Luke Parker, vice president, corporate analysis, at Wood Mackenzie said: “BP joins Shell, Total, Equinor and Repsol in making a major commitment to reduce its net carbon footprint. This marks a major turnaround in BP’s position. Just 12 months ago former CEO Bob Dudley said the company could not be held accountable for how people use its products. Looney is taking the company in a very different direction.”

Parker added: “It’s an ambition, rather than a target, but the commitment appears to be unconditional. In terms of scale of commitment, this puts BP towards the top of the pack, along with Repsol and Equinor. This will see BP’s business completely transformed over the coming decades: renewables and carbon abatement will get very big, legacy oil and gas will eventually get smaller. But the transition to 2050 is a multi-decade transition - not something that will happen in the next year or so.” 

New Team

Production & Operations will be led by Gordon Birrell and will be BP’s new operational center, bringing its operations together, focused on driving safety, efficiency and value growth. 
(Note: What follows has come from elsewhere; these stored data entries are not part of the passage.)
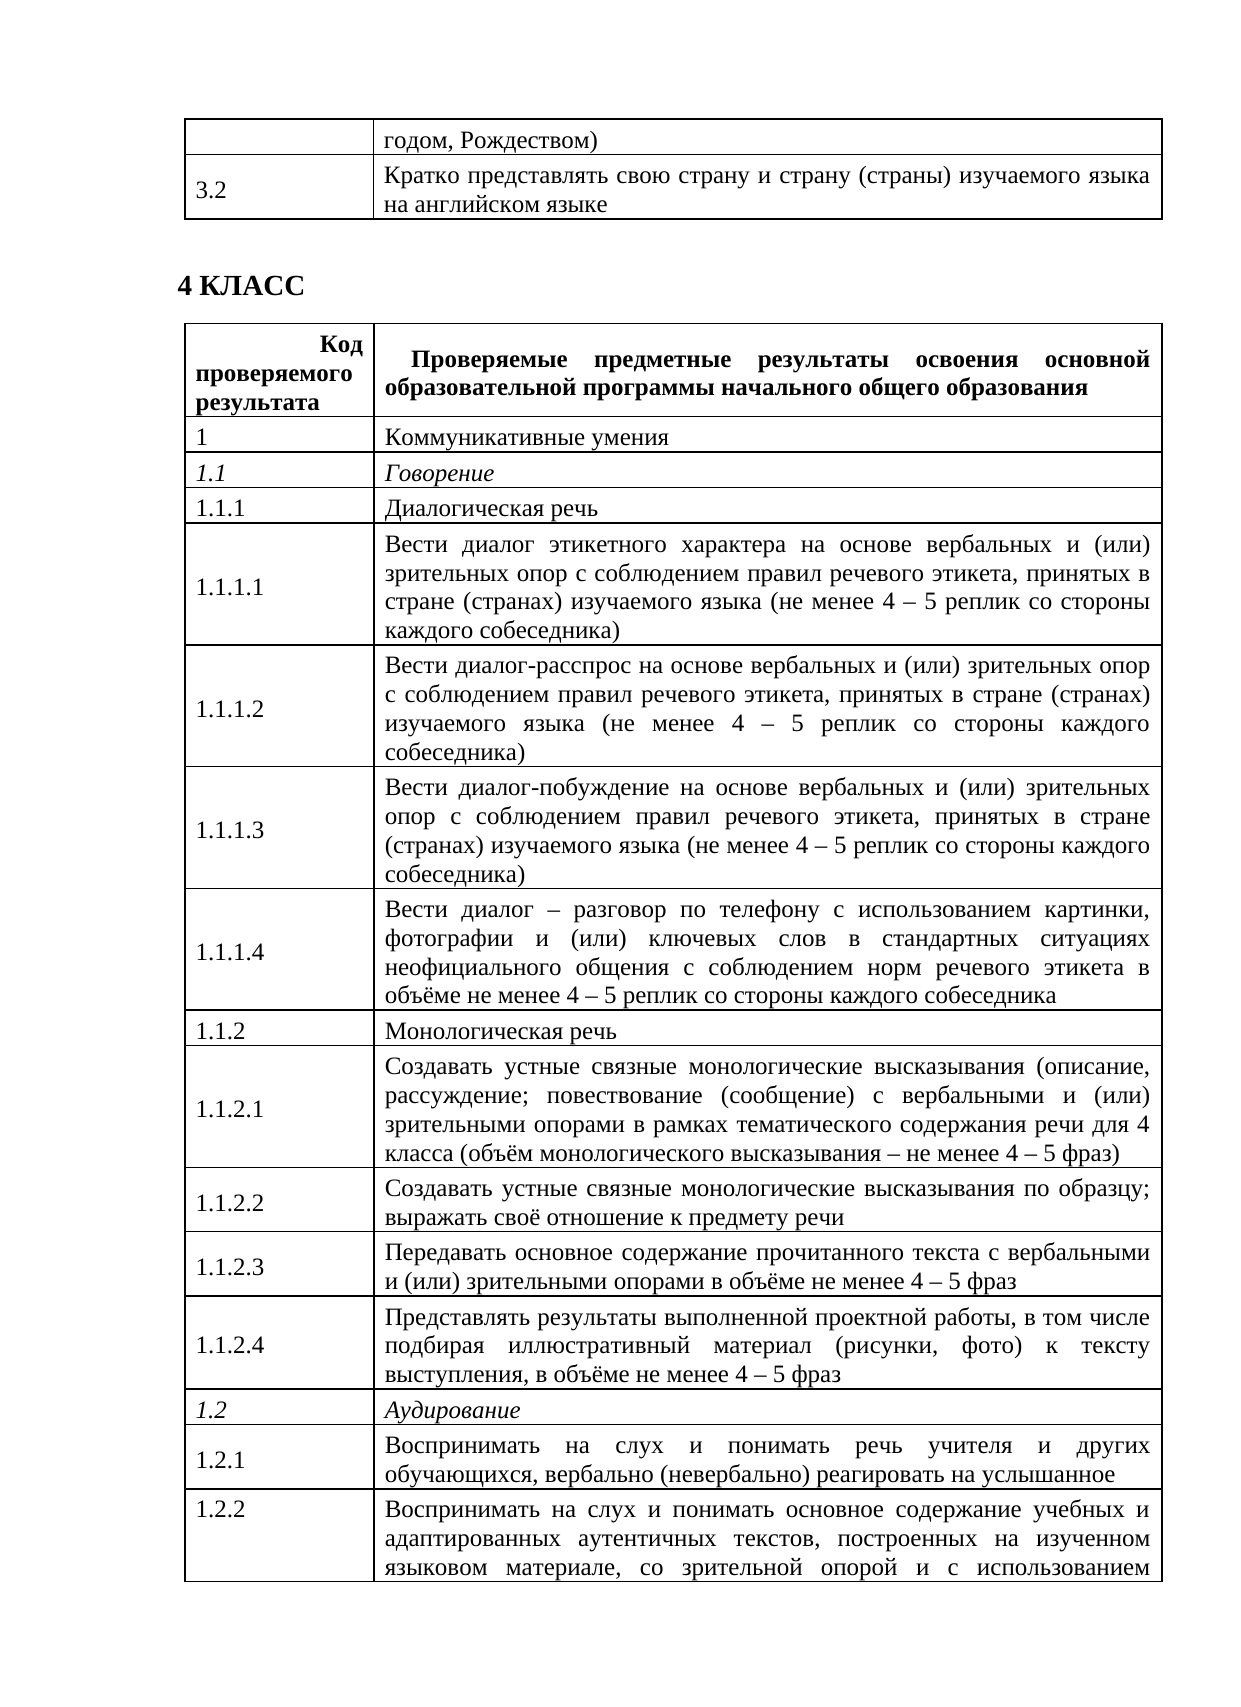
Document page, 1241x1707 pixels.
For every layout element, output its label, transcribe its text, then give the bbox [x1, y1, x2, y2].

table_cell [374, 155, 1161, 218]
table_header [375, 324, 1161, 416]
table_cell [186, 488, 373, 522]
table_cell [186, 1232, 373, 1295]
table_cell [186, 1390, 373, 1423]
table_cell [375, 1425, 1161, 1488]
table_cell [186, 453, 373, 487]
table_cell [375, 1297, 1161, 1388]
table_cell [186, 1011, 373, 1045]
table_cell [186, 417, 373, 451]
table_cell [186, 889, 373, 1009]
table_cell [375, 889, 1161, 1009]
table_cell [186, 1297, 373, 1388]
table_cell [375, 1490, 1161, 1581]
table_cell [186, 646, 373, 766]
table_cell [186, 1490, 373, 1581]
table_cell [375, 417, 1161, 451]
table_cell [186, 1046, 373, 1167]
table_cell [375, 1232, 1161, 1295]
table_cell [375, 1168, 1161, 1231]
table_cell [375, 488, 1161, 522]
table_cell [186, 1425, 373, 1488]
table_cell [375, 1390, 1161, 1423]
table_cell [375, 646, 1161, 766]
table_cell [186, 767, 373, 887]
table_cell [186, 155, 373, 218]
text 4 КЛАСС [177, 268, 1152, 302]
Customers & Products will be headed by Emma Delaney and will focus on customers as the driving force for the energy products and services of the future, and on customer experience and expansion in rapidly changing markets. 

Gas & Low Carbon Energy will be led by Dev Sanyal and will unite energy teams currently dispersed around BP to create focused low carbon solutions. It will also pursue opportunities in decarbonisation including hydrogen and carbon capture and storage technologies.

Innovation & Engineering will be headed by David Eyton and will bring added momentum to BP’s venturing and Launchpad investments and act as a catalyst for creating value from disruptive opportunities. It will also house BP’s engineering discipline and safety and operational risk team.

Strategy & Sustainability will be headed by Giulia Chierchia, who is joining BP from McKinsey, and will ensure that sustainability is embedded at the top of BP and provide a single group-wide approach to strategy and capital allocation.

Regions, Cities & Solutions will be led by William Lin and will build relationships with regions, cities and large corporations, aiming to develop integrated energy and carbon solutions that can bring emissions down at scale. 

Trading & Shipping will be led by Carol Howle and will build on BP’s existing deep expertise in its existing business to more effectively help BP capture new commercial opportunities and add value. 

Four teams will serve as enablers of business delivery:

Finance headed by Murray Auchincloss.
Legal headed by Eric Nitcher. 
People & Culture headed by Kerry Dryburgh.
Communications & Advocacy headed by Geoff Morrell.

BP intends to host a capital markets day in September at which the leadership team will set out more information on BP’s strategy and near-term plans.